Make cream sauce as for baked omelet; pour half of it into a baking dish; break over it six eggs, and cover them with the remaining half of the sauce. Sprinkle red pepper and the grated cheese over the top and bake in a moderate oven for ten or fifteen minutes.

Welsh Rarebit

2 cups grated cheese Yolks of 2 eggs

1/2 cup milk

Salt and red pepper

4 slices buttered toast

Place the milk in a pan over a moderate fire; when hot, add the cheese; stir until the cheese is thoroughly melted; then add the eggs and seasoning and pour over the toasted bread.

Golden Buck

1 cup milk

2 cups grated cheese 1/4 teaspoon mustard

1/2 teaspoon salt Dash of red pepper 6 squares toast

6 poached eggs

Let the milk come to the boiling point; add the cheese; then the mustard, pepper and salt. Have the poached eggs ready on a platter and as soon as the cheese is melted pour the mixture around, not over the eggs. Garnish with parsley.

Ox Eyes

4 round slices bread 1 beaten egg

Pinch of salt 1/2 cup milk

4 eggs

Cut the bread two inches thick; remove the crust and with a round biscuit-cutter take the center out of each slice. Add the milk and salt to the beaten egg; place the bread in a buttered baking dish and baste with the egg and milk.

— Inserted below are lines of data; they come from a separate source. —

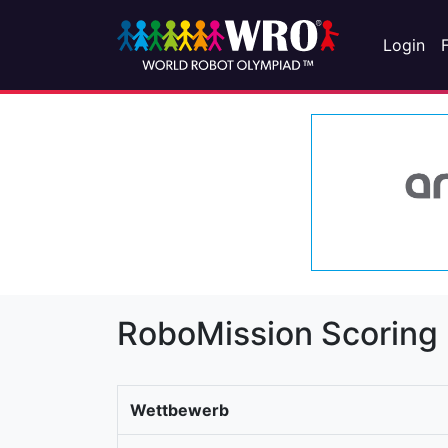
Login
RoboMission Scoring
Wettbewerb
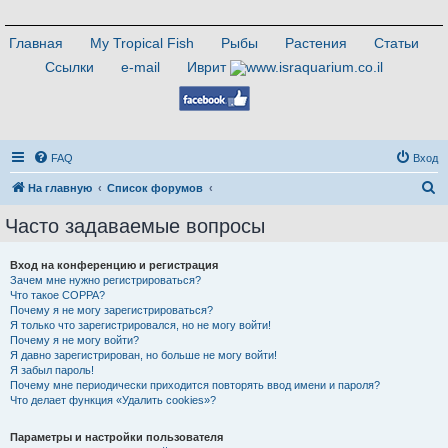
Главная
My Tropical Fish
Рыбы
Растения
Статьи
Ссылки
e-mail
Иврит
FAQ
Вход
П
На главную
Список форумов
о
Часто задаваемые вопросы
и
с
Вход на конференцию и регистрация
Зачем мне нужно регистрироваться?
к
Что такое COPPA?
Почему я не могу зарегистрироваться?
Я только что зарегистрировался, но не могу войти!
Почему я не могу войти?
Я давно зарегистрирован, но больше не могу войти!
Я забыл пароль!
Почему мне периодически приходится повторять ввод имени и пароля?
Что делает функция «Удалить cookies»?
Параметры и настройки пользователя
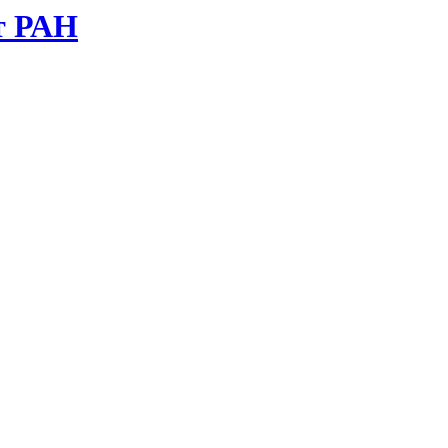
т РАН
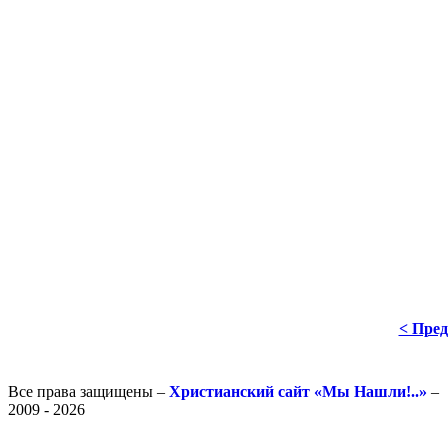
< Пре
Все права защищены –
Христианский сайт «Мы Нашли!..»
–
2009 - 2026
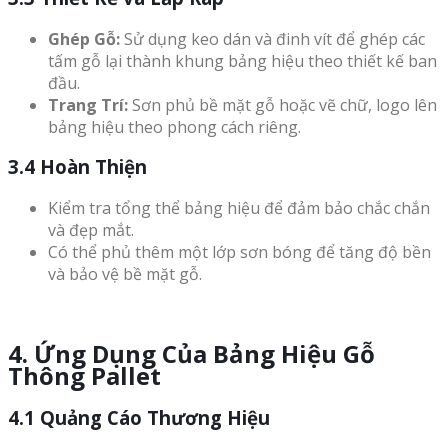
Ghép Gỗ:
Sử dụng keo dán và đinh vít để ghép các
tấm gỗ lại thành khung bảng hiệu theo thiết kế ban
đầu.
Trang Trí:
Sơn phủ bề mặt gỗ hoặc vẽ chữ, logo lên
bảng hiệu theo phong cách riêng.
3.4 Hoàn Thiện
Kiểm tra tổng thể bảng hiệu để đảm bảo chắc chắn
và đẹp mắt.
Có thể phủ thêm một lớp sơn bóng để tăng độ bền
và bảo vệ bề mặt gỗ.
4. Ứng Dụng Của Bảng Hiệu Gỗ
Thông Pallet
4.1 Quảng Cáo Thương Hiệu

Break an egg in the center of each slice; place in a hot oven and bake until the whites of the eggs are set.

Birds Nests

Have prepared slices of buttered toast, and on each slice put the beaten white of an egg in the shape of a bird's nest. In the center place the yolk, seasoning with a small piece of butter, pepper and salt. Bake in a quick oven until the whites are delicately browned.

Kedgaree

1/2 cup codfish 1/2 cup boiled rice

Dash of red pepper

1/4 teaspoon onion juice

4 eggs

Soak the codfish in cold water; drain; place over the fire in fresh water; bring to a boil and drain again. Mix with the rice; add the seasoning; place in a hot buttered pan and stir until the entire mixture is heated. Then add the eggs, well beaten; cook for a minute and serve.

Beauregard Eggs

6 eggs

1 cup cream sauce

6 slices buttered toast

Put the eggs in the water over the fire and let them "simmer" for twenty minutes. Prepare the toast and set it in the oven to keep hot. Remove the eggs from their shells; cut them in halves lengthwise or chop them fine and put them over the toast. Make a cream sauce; pour over all; garnish with parsley and serve.